Open, vendor-neutral observability for voice AI conversations using OpenTelemetry
Project description
voiceobs
Open, vendor-neutral observability for voice AI conversations.
The Problem
Voice AI applications are hard to debug. When a conversation goes wrong, you're left asking:
- Which turn caused the issue?
- How long did each turn take?
- Was it the user's input or the agent's response?
- How do I correlate this with my existing traces?
Traditional logging doesn't capture the temporal, turn-based nature of voice conversations. You need observability that understands voice interactions.
The Solution
voiceobs instruments voice AI conversations as OpenTelemetry spans, giving you:
- Turn-level visibility: See every user and agent turn as a span
- Stage-level latency: Track ASR, LLM, and TTS processing separately
- Failure detection: Automatically identify high latency, interruptions, and errors
- Conversation correlation: All turns in a conversation share a conversation ID
- CLI analysis tools: Analyze, compare, and report on trace data
- Zero config: Works out of the box with console output
30-Second Quickstart
pip install voiceobs
from voiceobs import ensure_tracing_initialized, voice_conversation, voice_turn
# Initialize tracing (uses ConsoleSpanExporter by default)

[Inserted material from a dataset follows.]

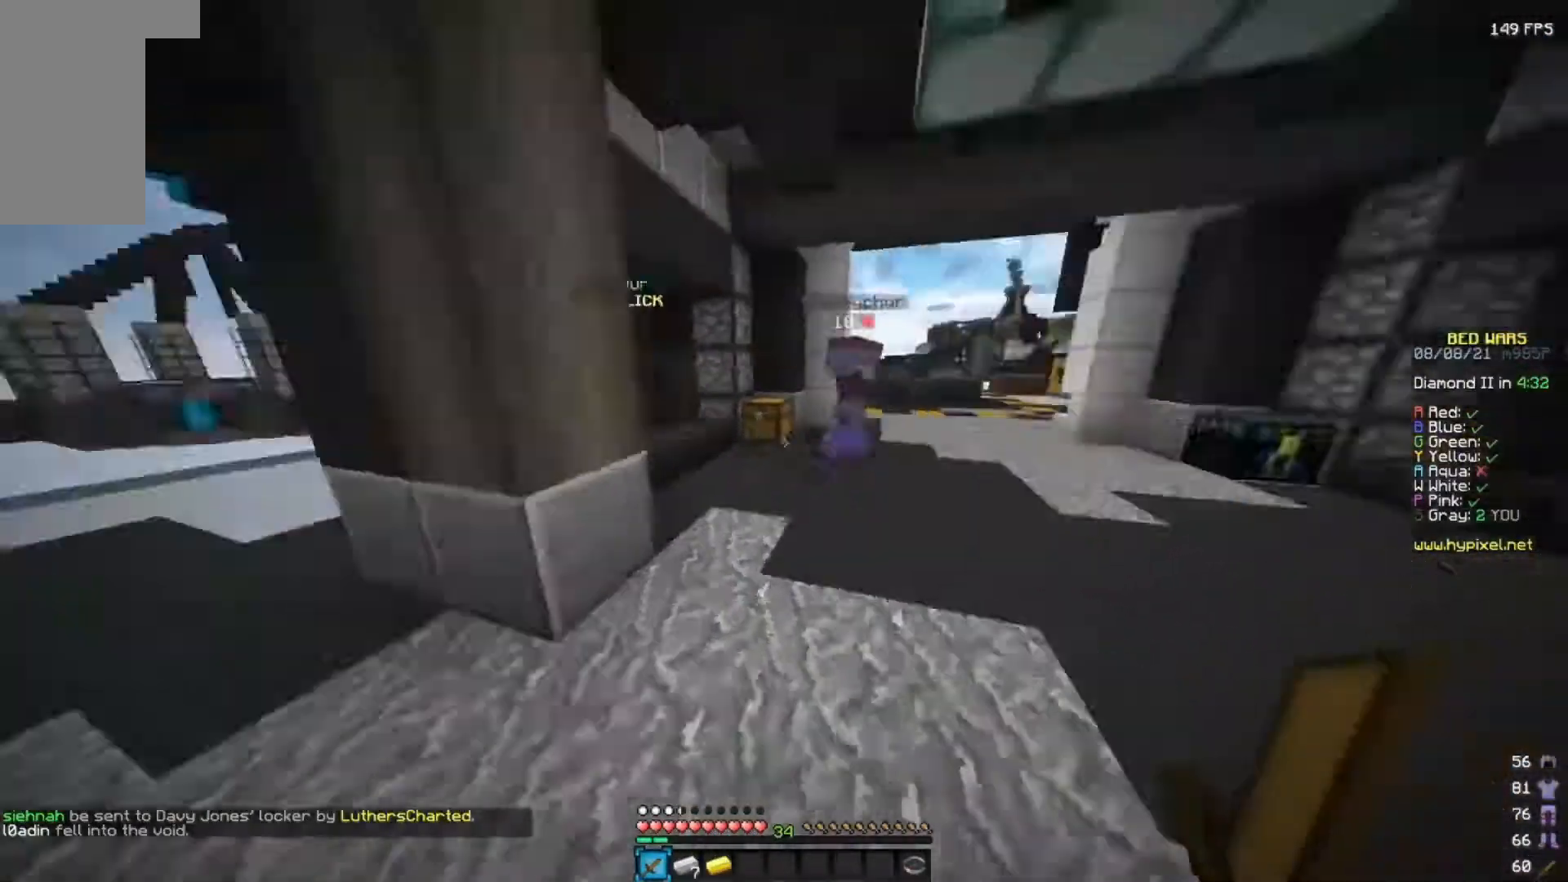
{"keys": ["a", "w"], "mouse": [], "events": [[150, "d", "up"], [267, "a", "down"]]}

ensure_tracing_initialized()
# Instrument your conversation
with voice_conversation() as conv:
print(f"Conversation: {conv.conversation_id}")
with voice_turn("user"):
# Process user speech/transcription
pass
with voice_turn("agent"):
# Generate and speak agent response
pass
Output:
{
"name": "voice.turn",
"attributes": {
"voice.schema.version": "0.0.2",
"voice.conversation.id": "550e8400-e29b-41d4-a716-446655440000",
"voice.turn.id": "6ba7b810-9dad-11d1-80b4-00c04fd430c8",
"voice.turn.index": 0,
"voice.actor": "user"
}
}
What's New in v0.0.2
🎯 Decorator API
Reduce boilerplate with decorators:
from voiceobs import voice_conversation_decorator, voice_turn_decorator
@voice_conversation_decorator()
async def handle_call():
user_input = await get_user_input()
response = await generate_response(user_input)
return response
@voice_turn_decorator(actor="agent")
async def generate_response(text):
# This function is automatically wrapped in a voice turn span
return await llm.generate(text)
⚙️ Configuration System
Configure voiceobs with a YAML file:
voiceobs init # Generate voiceobs.yaml
# voiceobs.yaml
exporters:
jsonl:
enabled: true
path: ./traces.jsonl
console:
enabled: true
failures:
thresholds:
high_latency_ms: 3000
interruption_rate: 0.1
📊 CLI Analysis Tools
# Analyze latency and failures
voiceobs analyze --input traces.jsonl
# Compare runs and detect regressions
voiceobs compare --baseline baseline.jsonl --current current.jsonl
# Generate shareable reports
voiceobs report --input traces.jsonl --format html --output report.html
🔌 Framework Integrations
Out-of-box support for:
- LiveKit Agents - Auto-instrument LiveKit voice pipelines
- Vocode - Auto-instrument Vocode conversations
See examples/ for integration demos.
CLI Demo
See voiceobs in action without writing any code:
voiceobs demo
This simulates a 4-turn conversation and prints the spans to the console.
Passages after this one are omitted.